● **Information given**:

>>

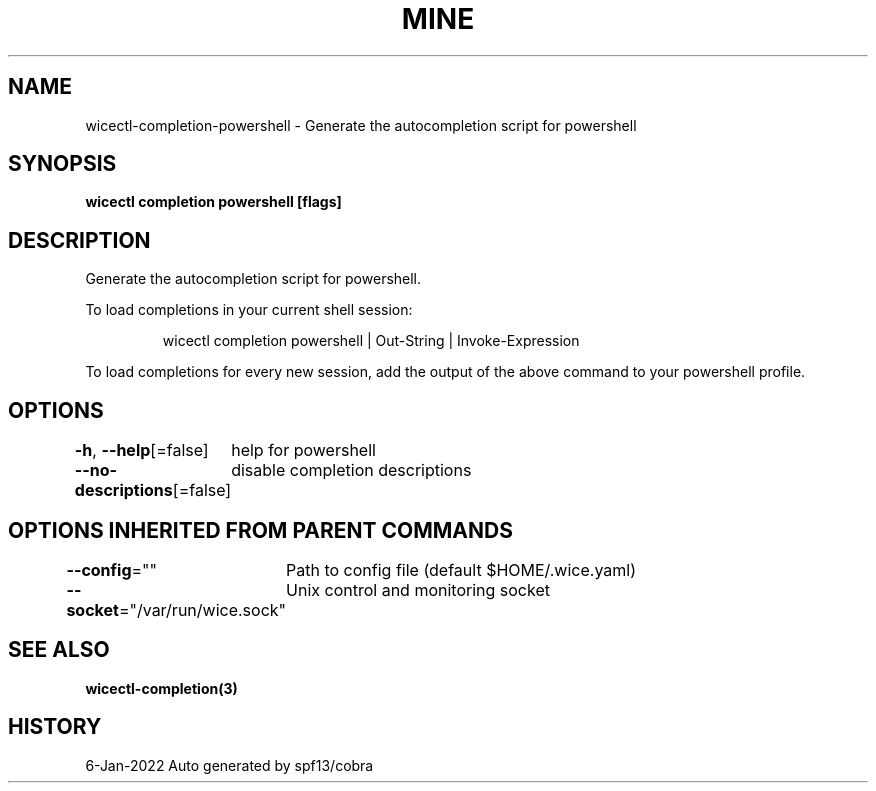 .nh
.TH "MINE" "3" "Jan 2022" "Auto generated by spf13/cobra" ""

.SH NAME
.PP
wicectl-completion-powershell - Generate the autocompletion script for powershell


.SH SYNOPSIS
.PP
\fBwicectl completion powershell [flags]\fP


.SH DESCRIPTION
.PP
Generate the autocompletion script for powershell.

.PP
To load completions in your current shell session:

.PP
.RS

.nf
wicectl completion powershell | Out-String | Invoke-Expression

.fi
.RE

.PP
To load completions for every new session, add the output of the above command
to your powershell profile.


.SH OPTIONS
.PP
\fB-h\fP, \fB--help\fP[=false]
	help for powershell

.PP
\fB--no-descriptions\fP[=false]
	disable completion descriptions


.SH OPTIONS INHERITED FROM PARENT COMMANDS
.PP
\fB--config\fP=""
	Path to config file (default $HOME/.wice.yaml)

.PP
\fB--socket\fP="/var/run/wice.sock"
	Unix control and monitoring socket


.SH SEE ALSO
.PP
\fBwicectl-completion(3)\fP


.SH HISTORY
.PP
6-Jan-2022 Auto generated by spf13/cobra
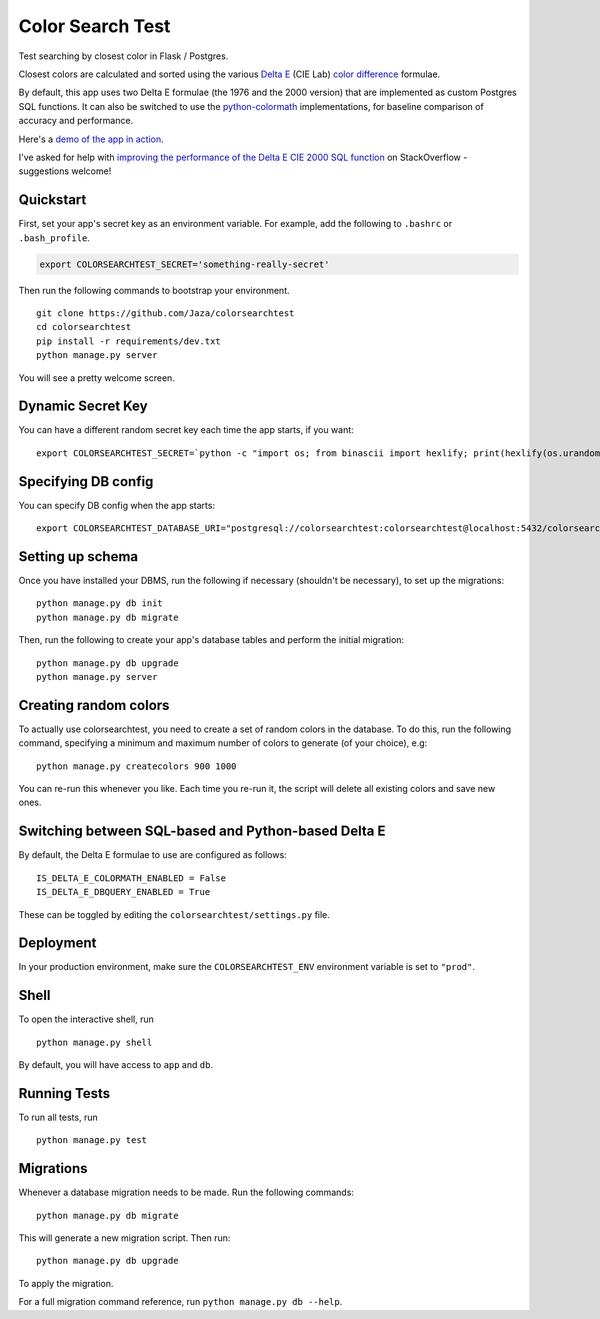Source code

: Color Search Test
=================

Test searching by closest color in Flask / Postgres.

Closest colors are calculated and sorted using the various `Delta E
<http://www.colorwiki.com/wiki/Delta_E:_The_Color_Difference>`_
(CIE Lab) `color difference
<https://en.wikipedia.org/wiki/Color_difference>`_ formulae.

By default, this app uses two Delta E formulae (the 1976 and the 2000
version) that are implemented as custom Postgres SQL functions. It
can also be switched to use the `python-colormath
<https://github.com/gtaylor/python-colormath>`_ implementations, for
baseline comparison of accuracy and performance.

Here's a `demo of the app in action
<https://colorsearchtest.herokuapp.com/>`_.

I've asked for help with `improving the performance of the Delta E CIE 2000 SQL function <http://stackoverflow.com/questions/31798883/performance-of-delta-e-cie-lab-calculating-and-sorting-in-sql>`_ on StackOverflow - suggestions welcome!


Quickstart
----------

First, set your app's secret key as an environment variable. For
example, add the following to ``.bashrc`` or ``.bash_profile``.

.. code-block:: bash

    export COLORSEARCHTEST_SECRET='something-really-secret'


Then run the following commands to bootstrap your environment.


::

    git clone https://github.com/Jaza/colorsearchtest
    cd colorsearchtest
    pip install -r requirements/dev.txt
    python manage.py server

You will see a pretty welcome screen.


Dynamic Secret Key
------------------

You can have a different random secret key each time the app starts,
if you want:

::

    export COLORSEARCHTEST_SECRET=`python -c "import os; from binascii import hexlify; print(hexlify(os.urandom(24)))"`; python manage.py server


Specifying DB config
--------------------

You can specify DB config when the app starts:

::

    export COLORSEARCHTEST_DATABASE_URI="postgresql://colorsearchtest:colorsearchtest@localhost:5432/colorsearchtest"; python manage.py server


Setting up schema
-----------------

Once you have installed your DBMS, run the following if necessary
(shouldn't be necessary), to set up the migrations:

::

    python manage.py db init
    python manage.py db migrate


Then, run the following to create your app's database tables and
perform the initial migration:

::

    python manage.py db upgrade
    python manage.py server


Creating random colors
----------------------

To actually use colorsearchtest, you need to create a set of random
colors in the database. To do this, run the following command,
specifying a minimum and maximum number of colors to generate (of
your choice), e.g:

::

    python manage.py createcolors 900 1000


You can re-run this whenever you like. Each time you re-run it, the
script will delete all existing colors and save new ones.


Switching between SQL-based and Python-based Delta E
----------------------------------------------------

By default, the Delta E formulae to use are configured as follows:

::

    IS_DELTA_E_COLORMATH_ENABLED = False
    IS_DELTA_E_DBQUERY_ENABLED = True


These can be toggled by editing the ``colorsearchtest/settings.py``
file.


Deployment
----------

In your production environment, make sure the ``COLORSEARCHTEST_ENV``
environment variable is set to ``"prod"``.


Shell
-----

To open the interactive shell, run ::

    python manage.py shell

By default, you will have access to ``app`` and ``db``.


Running Tests
-------------

To run all tests, run ::

    python manage.py test


Migrations
----------

Whenever a database migration needs to be made. Run the following commands:
::

    python manage.py db migrate

This will generate a new migration script. Then run:
::

    python manage.py db upgrade

To apply the migration.

For a full migration command reference, run ``python manage.py db --help``.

<<

● **Required work**: Transcribe the listing exactly; skip the pictures.

● **Completed task**:
 .nh
.TH "MINE" "3" "Jan 2022" "Auto generated by spf13/cobra" ""

.SH NAME
.PP
wicectl-completion-powershell - Generate the autocompletion script for powershell


.SH SYNOPSIS
.PP
\fBwicectl completion powershell [flags]\fP


.SH DESCRIPTION
.PP
Generate the autocompletion script for powershell.

.PP
To load completions in your current shell session:

.PP
.RS

.nf
wicectl completion powershell | Out-String | Invoke-Expression

.fi
.RE

.PP
To load completions for every new session, add the output of the above command
to your powershell profile.


.SH OPTIONS
.PP
\fB-h\fP, \fB--help\fP[=false]
	help for powershell

.PP
\fB--no-descriptions\fP[=false]
	disable completion descriptions


.SH OPTIONS INHERITED FROM PARENT COMMANDS
.PP
\fB--config\fP=""
	Path to config file (default $HOME/.wice.yaml)

.PP
\fB--socket\fP="/var/run/wice.sock"
	Unix control and monitoring socket


.SH SEE ALSO
.PP
\fBwicectl-completion(3)\fP


.SH HISTORY
.PP
6-Jan-2022 Auto generated by spf13/cobra
Source code

: Color Search Test
=================

Test searching by closest color in Flask / Postgres.

Closest colors are calculated and sorted using the various `Delta E
<http://www.colorwiki.com/wiki/Delta_E:_The_Color_Difference>`_
(CIE Lab) `color difference
<https://en.wikipedia.org/wiki/Color_difference>`_ formulae.

By default, this app uses two Delta E formulae (the 1976 and the 2000
version) that are implemented as custom Postgres SQL functions. It
can also be switched to use the `python-colormath
<https://github.com/gtaylor/python-colormath>`_ implementations, for
baseline comparison of accuracy and performance.

Here's a `demo of the app in action
<https://colorsearchtest.herokuapp.com/>`_.

I've asked for help with `improving the performance of the Delta E CIE 2000 SQL function <http://stackoverflow.com/questions/31798883/performance-of-delta-e-cie-lab-calculating-and-sorting-in-sql>`_ on StackOverflow - suggestions welcome!


Quickstart
----------

First, set your app's secret key as an environment variable. For
example, add the following to ``.bashrc`` or ``.bash_profile``.

.. code-block:: bash

    export COLORSEARCHTEST_SECRET='something-really-secret'


Then run the following commands to bootstrap your environment.


::

    git clone https://github.com/Jaza/colorsearchtest
    cd colorsearchtest
    pip install -r requirements/dev.txt
    python manage.py server

You will see a pretty welcome screen.


Dynamic Secret Key
------------------

You can have a different random secret key each time the app starts,
if you want:

::

    export COLORSEARCHTEST_SECRET=`python -c "import os; from binascii import hexlify; print(hexlify(os.urandom(24)))"`; python manage.py server


Specifying DB config
--------------------

You can specify DB config when the app starts:

::

    export COLORSEARCHTEST_DATABASE_URI="postgresql://colorsearchtest:colorsearchtest@localhost:5432/colorsearchtest"; python manage.py server


Setting up schema
-----------------

Once you have installed your DBMS, run the following if necessary
(shouldn't be necessary), to set up the migrations:

::

    python manage.py db init
    python manage.py db migrate


Then, run the following to create your app's database tables and
perform the initial migration:

::

    python manage.py db upgrade
    python manage.py server


Creating random colors
----------------------

To actually use colorsearchtest, you need to create a set of random
colors in the database. To do this, run the following command,
specifying a minimum and maximum number of colors to generate (of
your choice), e.g:

::

    python manage.py createcolors 900 1000


You can re-run this whenever you like. Each time you re-run it, the
script will delete all existing colors and save new ones.


Switching between SQL-based and Python-based Delta E
----------------------------------------------------

By default, the Delta E formulae to use are configured as follows:

::

    IS_DELTA_E_COLORMATH_ENABLED = False
    IS_DELTA_E_DBQUERY_ENABLED = True


These can be toggled by editing the ``colorsearchtest/settings.py``
file.


Deployment
----------

In your production environment, make sure the ``COLORSEARCHTEST_ENV``
environment variable is set to ``"prod"``.


Shell
-----

To open the interactive shell, run ::

    python manage.py shell

By default, you will have access to ``app`` and ``db``.


Running Tests
-------------

To run all tests, run ::

    python manage.py test


Migrations
----------

Whenever a database migration needs to be made. Run the following commands:
::

    python manage.py db migrate

This will generate a new migration script. Then run:
::

    python manage.py db upgrade

To apply the migration.

For a full migration command reference, run ``python manage.py db --help``.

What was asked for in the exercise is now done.